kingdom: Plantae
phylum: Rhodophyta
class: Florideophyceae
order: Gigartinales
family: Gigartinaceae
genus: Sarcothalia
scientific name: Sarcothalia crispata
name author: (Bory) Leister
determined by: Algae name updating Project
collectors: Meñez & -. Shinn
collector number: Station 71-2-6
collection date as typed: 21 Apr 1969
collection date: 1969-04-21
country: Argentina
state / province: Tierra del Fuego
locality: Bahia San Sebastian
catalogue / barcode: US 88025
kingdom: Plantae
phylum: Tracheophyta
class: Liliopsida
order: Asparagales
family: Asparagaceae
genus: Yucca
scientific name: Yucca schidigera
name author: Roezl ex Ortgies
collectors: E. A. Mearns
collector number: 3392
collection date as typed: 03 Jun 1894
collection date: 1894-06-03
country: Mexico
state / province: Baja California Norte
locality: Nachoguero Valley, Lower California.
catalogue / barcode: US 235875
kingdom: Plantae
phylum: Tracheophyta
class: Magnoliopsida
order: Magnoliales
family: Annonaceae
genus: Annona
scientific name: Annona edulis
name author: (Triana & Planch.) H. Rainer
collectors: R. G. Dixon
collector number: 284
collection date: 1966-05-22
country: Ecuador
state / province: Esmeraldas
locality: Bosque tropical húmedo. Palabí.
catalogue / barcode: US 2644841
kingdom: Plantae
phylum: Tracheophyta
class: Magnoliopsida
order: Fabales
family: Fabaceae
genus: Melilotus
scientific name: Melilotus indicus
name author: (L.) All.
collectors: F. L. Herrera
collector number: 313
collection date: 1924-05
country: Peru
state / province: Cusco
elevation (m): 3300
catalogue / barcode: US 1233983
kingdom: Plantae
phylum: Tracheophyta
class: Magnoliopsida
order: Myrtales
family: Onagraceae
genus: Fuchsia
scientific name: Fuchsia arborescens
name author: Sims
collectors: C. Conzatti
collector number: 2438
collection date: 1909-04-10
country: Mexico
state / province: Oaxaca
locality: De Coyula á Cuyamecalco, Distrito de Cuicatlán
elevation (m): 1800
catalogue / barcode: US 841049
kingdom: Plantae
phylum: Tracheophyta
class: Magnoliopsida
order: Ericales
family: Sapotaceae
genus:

◇ ◇ ◇ ◇ ◇

● **The request**
Copy all of these lines again, replacing "locality" with "place" each time it appears and leaving everything else unchanged.

● **Expected answer**
kingdom: Plantae
phylum: Rhodophyta
class: Florideophyceae
order: Gigartinales
family: Gigartinaceae
genus: Sarcothalia
scientific name: Sarcothalia crispata
name author: (Bory) Leister
determined by: Algae name updating Project
collectors: Meñez & -. Shinn
collector number: Station 71-2-6
collection date as typed: 21 Apr 1969
collection date: 1969-04-21
country: Argentina
state / province: Tierra del Fuego
place: Bahia San Sebastian
catalogue / barcode: US 88025
kingdom: Plantae
phylum: Tracheophyta
class: Liliopsida
order: Asparagales
family: Asparagaceae
genus: Yucca
scientific name: Yucca schidigera
name author: Roezl ex Ortgies
collectors: E. A. Mearns
collector number: 3392
collection date as typed: 03 Jun 1894
collection date: 1894-06-03
country: Mexico
state / province: Baja California Norte
place: Nachoguero Valley, Lower California.
catalogue / barcode: US 235875
kingdom: Plantae
phylum: Tracheophyta
class: Magnoliopsida
order: Magnoliales
family: Annonaceae
genus: Annona
scientific name: Annona edulis
name author: (Triana & Planch.) H. Rainer
collectors: R. G. Dixon
collector number: 284
collection date: 1966-05-22
country: Ecuador
state / province: Esmeraldas
place: Bosque tropical húmedo. Palabí.
catalogue / barcode: US 2644841
kingdom: Plantae
phylum: Tracheophyta
class: Magnoliopsida
order: Fabales
family: Fabaceae
genus: Melilotus
scientific name: Melilotus indicus
name author: (L.) All.
collectors: F. L. Herrera
collector number: 313
collection date: 1924-05
country: Peru
state / province: Cusco
elevation (m): 3300
catalogue / barcode: US 1233983
kingdom: Plantae
phylum: Tracheophyta
class: Magnoliopsida
order: Myrtales
family: Onagraceae
genus: Fuchsia
scientific name: Fuchsia arborescens
name author: Sims
collectors: C. Conzatti
collector number: 2438
collection date: 1909-04-10
country: Mexico
state / province: Oaxaca
place: De Coyula á Cuyamecalco, Distrito de Cuicatlán
elevation (m): 1800
catalogue / barcode: US 841049
kingdom: Plantae
phylum: Tracheophyta
class: Magnoliopsida
order: Ericales
family: Sapotaceae
genus:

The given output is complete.